Supplied records Start Marker

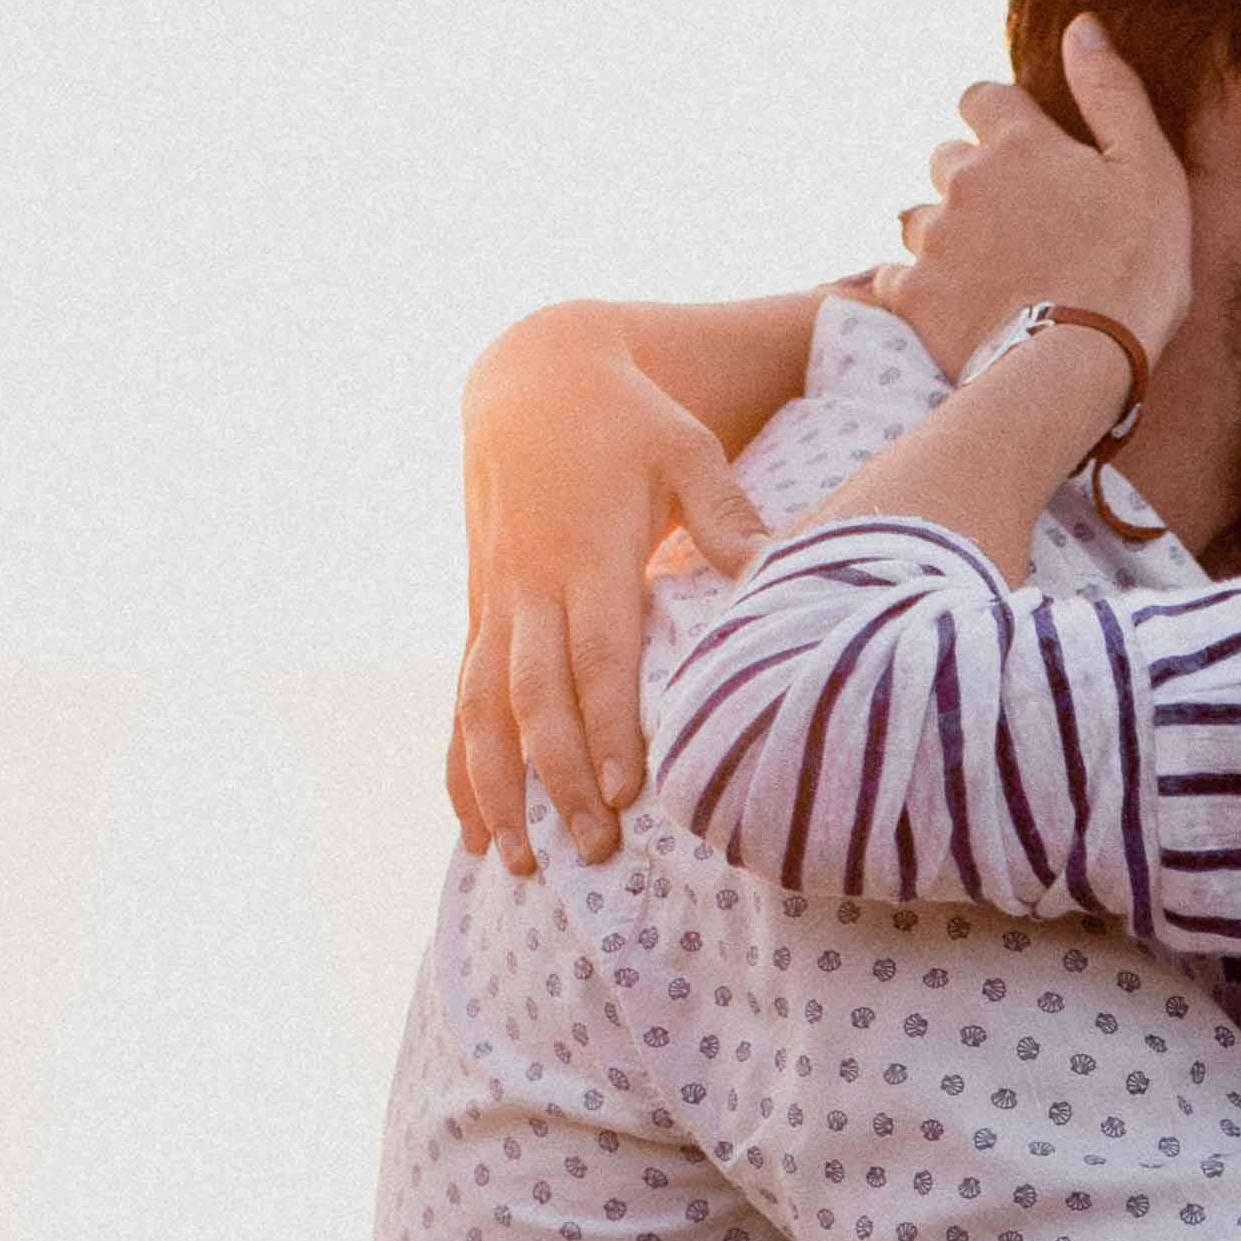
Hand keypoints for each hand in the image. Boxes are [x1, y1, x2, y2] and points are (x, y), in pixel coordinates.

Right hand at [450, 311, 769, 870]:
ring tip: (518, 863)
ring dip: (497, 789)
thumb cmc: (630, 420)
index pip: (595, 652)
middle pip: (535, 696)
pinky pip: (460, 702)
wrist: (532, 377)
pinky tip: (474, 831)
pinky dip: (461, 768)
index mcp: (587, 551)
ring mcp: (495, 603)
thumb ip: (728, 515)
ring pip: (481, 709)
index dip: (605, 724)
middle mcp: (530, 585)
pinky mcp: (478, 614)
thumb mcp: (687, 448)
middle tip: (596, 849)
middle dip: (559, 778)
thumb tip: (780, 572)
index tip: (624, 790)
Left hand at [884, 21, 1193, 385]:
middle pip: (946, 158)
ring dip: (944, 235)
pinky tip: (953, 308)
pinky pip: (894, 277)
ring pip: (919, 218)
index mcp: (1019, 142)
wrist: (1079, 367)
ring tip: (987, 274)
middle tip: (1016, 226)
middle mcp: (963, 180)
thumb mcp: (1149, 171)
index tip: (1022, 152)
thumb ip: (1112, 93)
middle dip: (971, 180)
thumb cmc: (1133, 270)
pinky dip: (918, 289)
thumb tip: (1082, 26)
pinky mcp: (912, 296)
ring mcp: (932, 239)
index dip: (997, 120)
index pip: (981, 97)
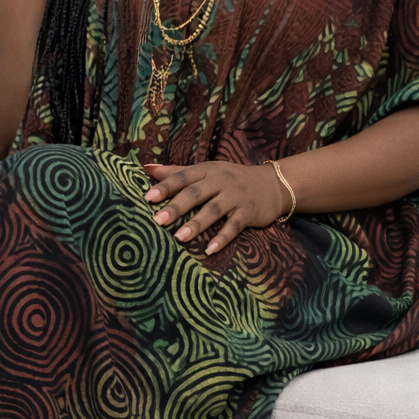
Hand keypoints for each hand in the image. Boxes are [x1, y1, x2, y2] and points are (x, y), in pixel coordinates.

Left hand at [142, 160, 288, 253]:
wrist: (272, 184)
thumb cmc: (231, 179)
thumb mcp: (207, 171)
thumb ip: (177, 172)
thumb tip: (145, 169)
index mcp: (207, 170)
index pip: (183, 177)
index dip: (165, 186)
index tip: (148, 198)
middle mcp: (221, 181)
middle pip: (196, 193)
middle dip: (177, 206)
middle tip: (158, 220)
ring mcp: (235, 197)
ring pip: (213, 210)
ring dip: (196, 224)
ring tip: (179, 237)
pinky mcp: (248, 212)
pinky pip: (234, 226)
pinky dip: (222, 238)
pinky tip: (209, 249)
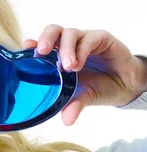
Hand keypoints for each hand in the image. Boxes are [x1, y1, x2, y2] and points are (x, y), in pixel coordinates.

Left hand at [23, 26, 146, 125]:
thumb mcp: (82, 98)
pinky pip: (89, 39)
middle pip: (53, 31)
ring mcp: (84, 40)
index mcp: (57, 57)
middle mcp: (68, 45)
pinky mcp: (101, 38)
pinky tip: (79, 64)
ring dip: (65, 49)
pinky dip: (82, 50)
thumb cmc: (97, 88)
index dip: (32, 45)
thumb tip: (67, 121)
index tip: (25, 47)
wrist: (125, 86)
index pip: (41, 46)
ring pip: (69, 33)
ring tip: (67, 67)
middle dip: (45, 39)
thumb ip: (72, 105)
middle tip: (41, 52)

Supplied records End Marker

Work instruction => Word-for-word output of every record is needed, with images omitted.

Written response =>
Hand keypoints for each hand in the image. Boxes are [x1, y1, x2, y2] and points are (x, y), in pixel coordinates.

Right hand at [450, 311, 769, 870]:
ring tip: (518, 863)
ring dip: (497, 789)
thumb cmc: (630, 420)
index pip: (595, 652)
middle pip: (535, 696)
pinky pip: (460, 702)
wrist: (532, 377)
pinky tip: (474, 831)
pinky dip: (461, 768)
index mcp: (587, 551)
ring mcp: (495, 603)
thumb ip: (728, 515)
ring pip: (481, 709)
index dip: (605, 724)
middle mcp: (530, 585)
pinky mcp: (478, 614)
thumb mcp: (687, 448)
middle tip: (596, 849)
middle dip: (559, 778)
thumb tip: (780, 572)
index tip: (624, 790)
Left hand at [884, 21, 1193, 385]:
middle pip: (946, 158)
ring dip: (944, 235)
pinky tip: (953, 308)
pinky pip: (894, 277)
ring pip: (919, 218)
index mcp: (1019, 142)
wrist: (1079, 367)
ring tip: (987, 274)
middle tip: (1016, 226)
middle mcp: (963, 180)
thumb mcp: (1149, 171)
index tip: (1022, 152)
thumb ip: (1112, 93)
middle dip: (971, 180)
thumb cmc: (1133, 270)
pinky dip: (918, 289)
thumb tip: (1082, 26)
pinky mcp: (912, 296)
ring mcp: (932, 239)
index dip: (997, 120)
index pip: (981, 97)
Hand keypoints for each hand in the image. Boxes are [x1, y1, x2, y2] and points are (x, y), in pixel coordinates.

Left hand at [142, 160, 288, 253]:
wrist: (272, 184)
thumb cmc: (231, 179)
thumb mcp: (207, 171)
thumb ip: (177, 172)
thumb tip: (145, 169)
index mcp: (207, 170)
index pip: (183, 177)
index dip: (165, 186)
index tip: (148, 198)
middle mcp: (221, 181)
middle pip: (196, 193)
middle dip: (177, 206)
middle tip: (158, 220)
ring mcp: (235, 197)
ring pip: (213, 210)
ring dip: (196, 224)
ring tip: (179, 237)
pinky mcp: (248, 212)
pinky pip: (234, 226)
pinky dip: (222, 238)
pinky tip: (209, 249)
Hand keypoints for each hand in the image. Boxes are [x1, y1, x2, y2] and points are (x, y), in pixel coordinates.

Left hand at [23, 26, 146, 125]:
thumb mcp: (82, 98)
pinky pip: (89, 39)
middle pip: (53, 31)
ring mcp: (84, 40)
index mcp: (57, 57)
middle mcp: (68, 45)
pinky mcp: (101, 38)
pinky tip: (79, 64)
ring dip: (65, 49)
pinky dip: (82, 50)
thumb cmc: (97, 88)
index dip: (32, 45)
thumb tip: (67, 121)
index tip: (25, 47)
wrist: (125, 86)
index pip: (41, 46)
ring pip: (69, 33)
ring tip: (67, 67)
middle dip: (45, 39)
thumb ip: (72, 105)
middle tip: (41, 52)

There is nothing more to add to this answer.